Hoje, não é só o passado glorioso
que pesa sobre a Ilustrada, mas
ainda o futuro -cheio de incertezas para a imprensa. Hesitante entre a nostalgia e a ficção científica,
o jornalismo cultural vai perdendo
a intensidade do presente e a vontade de intervenção na atualidade.

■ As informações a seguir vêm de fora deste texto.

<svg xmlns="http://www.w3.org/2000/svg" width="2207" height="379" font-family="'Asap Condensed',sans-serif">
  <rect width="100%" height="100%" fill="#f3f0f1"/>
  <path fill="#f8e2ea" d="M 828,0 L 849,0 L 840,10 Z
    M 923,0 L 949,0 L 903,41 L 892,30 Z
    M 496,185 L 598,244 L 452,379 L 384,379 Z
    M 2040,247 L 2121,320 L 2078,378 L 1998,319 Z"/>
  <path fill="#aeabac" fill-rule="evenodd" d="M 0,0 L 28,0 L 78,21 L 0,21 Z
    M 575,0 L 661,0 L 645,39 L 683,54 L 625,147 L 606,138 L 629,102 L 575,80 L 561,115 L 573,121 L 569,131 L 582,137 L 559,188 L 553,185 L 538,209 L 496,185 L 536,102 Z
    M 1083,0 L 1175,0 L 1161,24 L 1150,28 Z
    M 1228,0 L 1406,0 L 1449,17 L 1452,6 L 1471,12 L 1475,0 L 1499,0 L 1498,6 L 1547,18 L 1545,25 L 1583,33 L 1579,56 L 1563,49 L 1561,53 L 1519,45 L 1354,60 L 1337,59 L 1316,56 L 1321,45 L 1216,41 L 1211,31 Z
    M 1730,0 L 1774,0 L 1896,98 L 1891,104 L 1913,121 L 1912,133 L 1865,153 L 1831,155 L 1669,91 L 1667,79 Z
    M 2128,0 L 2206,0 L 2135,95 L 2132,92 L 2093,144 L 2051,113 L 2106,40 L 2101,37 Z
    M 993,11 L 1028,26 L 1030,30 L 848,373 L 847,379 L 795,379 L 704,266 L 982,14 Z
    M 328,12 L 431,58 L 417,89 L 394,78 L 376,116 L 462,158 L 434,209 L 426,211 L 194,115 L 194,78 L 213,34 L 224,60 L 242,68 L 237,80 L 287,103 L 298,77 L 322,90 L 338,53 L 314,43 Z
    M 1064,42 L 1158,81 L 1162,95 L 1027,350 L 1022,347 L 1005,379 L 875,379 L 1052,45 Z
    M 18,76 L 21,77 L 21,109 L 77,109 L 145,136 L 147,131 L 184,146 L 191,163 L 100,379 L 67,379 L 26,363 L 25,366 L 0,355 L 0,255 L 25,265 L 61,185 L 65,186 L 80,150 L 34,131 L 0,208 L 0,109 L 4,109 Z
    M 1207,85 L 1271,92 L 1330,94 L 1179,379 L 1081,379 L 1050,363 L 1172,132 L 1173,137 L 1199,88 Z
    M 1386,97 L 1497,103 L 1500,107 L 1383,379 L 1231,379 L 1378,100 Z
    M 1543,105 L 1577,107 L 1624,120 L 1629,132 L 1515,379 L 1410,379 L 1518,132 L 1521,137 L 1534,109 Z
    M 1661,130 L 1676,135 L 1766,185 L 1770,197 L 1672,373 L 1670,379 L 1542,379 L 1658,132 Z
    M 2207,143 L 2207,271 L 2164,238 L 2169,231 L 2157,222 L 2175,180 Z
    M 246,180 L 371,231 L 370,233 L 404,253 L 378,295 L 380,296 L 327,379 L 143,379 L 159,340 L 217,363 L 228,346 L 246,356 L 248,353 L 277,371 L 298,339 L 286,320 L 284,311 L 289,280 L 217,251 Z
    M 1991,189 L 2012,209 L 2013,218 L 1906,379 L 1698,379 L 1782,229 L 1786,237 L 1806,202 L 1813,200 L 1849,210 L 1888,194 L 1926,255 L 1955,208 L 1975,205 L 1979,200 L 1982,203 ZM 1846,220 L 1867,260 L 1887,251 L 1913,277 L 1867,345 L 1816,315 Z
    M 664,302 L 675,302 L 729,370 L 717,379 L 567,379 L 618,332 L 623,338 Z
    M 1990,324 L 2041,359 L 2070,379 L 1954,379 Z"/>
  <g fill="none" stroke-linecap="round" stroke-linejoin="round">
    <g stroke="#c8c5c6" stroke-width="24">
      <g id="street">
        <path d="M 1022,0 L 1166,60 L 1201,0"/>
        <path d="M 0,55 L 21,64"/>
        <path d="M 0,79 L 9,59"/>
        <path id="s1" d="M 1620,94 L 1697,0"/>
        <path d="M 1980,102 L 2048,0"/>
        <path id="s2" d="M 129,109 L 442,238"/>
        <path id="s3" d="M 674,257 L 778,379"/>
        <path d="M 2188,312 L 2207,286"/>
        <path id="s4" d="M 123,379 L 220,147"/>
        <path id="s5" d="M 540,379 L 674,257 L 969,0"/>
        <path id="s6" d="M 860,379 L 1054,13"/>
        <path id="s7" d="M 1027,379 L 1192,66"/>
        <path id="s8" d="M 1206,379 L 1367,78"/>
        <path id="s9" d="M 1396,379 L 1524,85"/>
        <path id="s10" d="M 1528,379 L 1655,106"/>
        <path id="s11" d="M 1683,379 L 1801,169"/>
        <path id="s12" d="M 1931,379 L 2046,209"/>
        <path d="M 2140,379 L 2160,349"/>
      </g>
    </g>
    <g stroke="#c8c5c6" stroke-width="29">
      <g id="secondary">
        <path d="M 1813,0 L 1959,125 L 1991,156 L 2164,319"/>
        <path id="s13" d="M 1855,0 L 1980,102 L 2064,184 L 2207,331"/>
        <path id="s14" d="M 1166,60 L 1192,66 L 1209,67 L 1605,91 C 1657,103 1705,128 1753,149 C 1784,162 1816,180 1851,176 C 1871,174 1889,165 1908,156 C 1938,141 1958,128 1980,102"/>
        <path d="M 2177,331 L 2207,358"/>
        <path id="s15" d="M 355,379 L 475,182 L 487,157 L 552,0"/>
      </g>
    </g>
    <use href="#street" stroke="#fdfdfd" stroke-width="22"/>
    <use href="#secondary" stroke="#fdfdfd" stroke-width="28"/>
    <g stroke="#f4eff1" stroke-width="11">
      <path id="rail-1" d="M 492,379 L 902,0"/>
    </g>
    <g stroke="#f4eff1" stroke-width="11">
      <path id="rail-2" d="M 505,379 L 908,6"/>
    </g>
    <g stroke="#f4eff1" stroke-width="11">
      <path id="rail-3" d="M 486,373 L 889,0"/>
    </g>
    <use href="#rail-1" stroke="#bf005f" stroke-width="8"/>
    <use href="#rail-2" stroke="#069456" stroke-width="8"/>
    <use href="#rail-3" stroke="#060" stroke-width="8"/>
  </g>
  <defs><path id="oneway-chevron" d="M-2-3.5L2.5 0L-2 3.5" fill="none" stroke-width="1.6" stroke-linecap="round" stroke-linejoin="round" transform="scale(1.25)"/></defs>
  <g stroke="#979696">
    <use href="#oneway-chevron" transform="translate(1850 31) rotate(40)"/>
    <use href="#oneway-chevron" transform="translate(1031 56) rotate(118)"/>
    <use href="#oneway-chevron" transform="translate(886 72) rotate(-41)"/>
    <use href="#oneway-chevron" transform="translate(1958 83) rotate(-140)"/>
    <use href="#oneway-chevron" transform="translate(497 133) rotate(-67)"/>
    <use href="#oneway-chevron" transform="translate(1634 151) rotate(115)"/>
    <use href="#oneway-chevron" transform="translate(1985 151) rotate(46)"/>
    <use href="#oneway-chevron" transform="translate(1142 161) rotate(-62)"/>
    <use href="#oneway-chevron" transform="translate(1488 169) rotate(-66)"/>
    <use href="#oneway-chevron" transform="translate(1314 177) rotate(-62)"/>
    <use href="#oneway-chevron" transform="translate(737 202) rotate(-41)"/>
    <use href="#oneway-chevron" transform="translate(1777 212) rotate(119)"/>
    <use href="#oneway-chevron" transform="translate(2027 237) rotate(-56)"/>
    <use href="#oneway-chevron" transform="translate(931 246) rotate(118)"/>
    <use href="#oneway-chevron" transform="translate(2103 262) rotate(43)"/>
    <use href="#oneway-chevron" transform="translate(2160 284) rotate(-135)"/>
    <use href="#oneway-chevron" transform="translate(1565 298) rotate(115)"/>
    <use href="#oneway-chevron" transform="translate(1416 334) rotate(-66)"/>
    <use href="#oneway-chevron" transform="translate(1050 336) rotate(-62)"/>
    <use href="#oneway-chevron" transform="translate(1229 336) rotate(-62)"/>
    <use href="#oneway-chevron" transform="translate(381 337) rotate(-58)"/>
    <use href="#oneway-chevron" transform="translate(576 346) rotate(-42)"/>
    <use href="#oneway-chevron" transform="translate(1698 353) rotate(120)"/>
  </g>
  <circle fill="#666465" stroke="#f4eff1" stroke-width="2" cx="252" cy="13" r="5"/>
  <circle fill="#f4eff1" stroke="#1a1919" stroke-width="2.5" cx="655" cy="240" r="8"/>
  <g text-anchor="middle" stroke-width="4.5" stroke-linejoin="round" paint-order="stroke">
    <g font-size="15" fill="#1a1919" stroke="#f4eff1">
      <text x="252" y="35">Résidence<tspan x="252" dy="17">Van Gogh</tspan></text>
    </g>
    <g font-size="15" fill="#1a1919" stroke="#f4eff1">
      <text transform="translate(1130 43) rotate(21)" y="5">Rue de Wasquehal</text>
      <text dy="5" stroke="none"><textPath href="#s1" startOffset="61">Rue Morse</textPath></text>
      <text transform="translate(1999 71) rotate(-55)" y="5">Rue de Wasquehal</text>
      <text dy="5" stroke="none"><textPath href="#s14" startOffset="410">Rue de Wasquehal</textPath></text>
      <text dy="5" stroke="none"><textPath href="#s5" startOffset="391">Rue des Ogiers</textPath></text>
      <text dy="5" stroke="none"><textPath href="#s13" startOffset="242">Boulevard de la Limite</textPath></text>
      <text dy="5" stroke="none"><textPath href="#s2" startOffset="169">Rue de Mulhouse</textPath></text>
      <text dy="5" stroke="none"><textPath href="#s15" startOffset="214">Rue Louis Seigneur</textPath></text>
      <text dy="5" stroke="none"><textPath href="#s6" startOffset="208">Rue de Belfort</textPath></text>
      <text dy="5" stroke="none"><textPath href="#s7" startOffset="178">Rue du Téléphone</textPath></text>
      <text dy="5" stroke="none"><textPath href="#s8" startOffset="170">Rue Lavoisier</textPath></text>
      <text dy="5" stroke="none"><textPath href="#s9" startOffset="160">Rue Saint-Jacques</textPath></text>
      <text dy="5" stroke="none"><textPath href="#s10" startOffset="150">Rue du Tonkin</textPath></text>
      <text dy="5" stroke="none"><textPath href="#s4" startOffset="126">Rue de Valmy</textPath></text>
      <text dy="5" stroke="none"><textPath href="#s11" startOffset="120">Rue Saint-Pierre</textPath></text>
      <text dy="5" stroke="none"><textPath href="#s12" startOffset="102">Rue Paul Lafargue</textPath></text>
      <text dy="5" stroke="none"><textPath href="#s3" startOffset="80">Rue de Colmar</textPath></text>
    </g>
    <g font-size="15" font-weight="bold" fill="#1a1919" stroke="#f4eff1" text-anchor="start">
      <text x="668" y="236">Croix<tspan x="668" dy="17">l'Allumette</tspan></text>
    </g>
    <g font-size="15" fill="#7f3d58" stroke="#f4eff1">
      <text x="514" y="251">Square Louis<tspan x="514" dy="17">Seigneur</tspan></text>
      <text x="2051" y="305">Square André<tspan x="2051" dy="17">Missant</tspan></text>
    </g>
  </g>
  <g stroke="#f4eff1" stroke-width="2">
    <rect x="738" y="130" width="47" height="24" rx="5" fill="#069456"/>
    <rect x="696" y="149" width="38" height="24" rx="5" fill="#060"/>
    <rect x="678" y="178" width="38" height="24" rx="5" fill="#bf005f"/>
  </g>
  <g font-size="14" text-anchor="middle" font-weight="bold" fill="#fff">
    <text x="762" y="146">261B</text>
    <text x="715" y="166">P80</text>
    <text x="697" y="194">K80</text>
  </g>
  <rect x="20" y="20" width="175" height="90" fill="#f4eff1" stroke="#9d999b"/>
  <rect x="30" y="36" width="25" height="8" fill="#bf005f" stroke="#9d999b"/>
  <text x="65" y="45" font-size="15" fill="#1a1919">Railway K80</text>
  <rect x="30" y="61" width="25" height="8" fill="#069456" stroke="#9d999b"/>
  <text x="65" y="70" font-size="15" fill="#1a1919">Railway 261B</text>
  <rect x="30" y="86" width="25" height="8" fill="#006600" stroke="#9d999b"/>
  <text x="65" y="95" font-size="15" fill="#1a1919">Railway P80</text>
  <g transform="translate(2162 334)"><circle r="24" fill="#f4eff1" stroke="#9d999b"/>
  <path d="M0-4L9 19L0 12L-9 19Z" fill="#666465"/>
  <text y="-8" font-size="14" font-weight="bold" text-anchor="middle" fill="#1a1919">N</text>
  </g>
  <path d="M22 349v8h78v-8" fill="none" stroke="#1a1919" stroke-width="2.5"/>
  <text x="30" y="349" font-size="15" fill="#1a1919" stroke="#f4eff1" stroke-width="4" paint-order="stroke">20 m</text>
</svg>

Enquanto isso, acumulam-se
muitas e urgentes tarefas: desafiar
as regras e o poder da indústria do
entretenimento, que passou a
exercer um domínio sufocante sobre a pauta dos cadernos; submeter os novos mitos e negócios da
cultura à investigação jornalística;
restabelecer o valor intelectual e
polêmico da crítica contra a opinião impressionística que prolifera
na internet; desfazer-se da burocracia e da sensação de que tudo já
foi feito, retomando o entusiasmo
pelo debate; e, sobretudo, recuperar o gosto pela liberdade -este
combustível que permite ao jornalismo cultural criar e destruir valores e inflamar a opinião pública.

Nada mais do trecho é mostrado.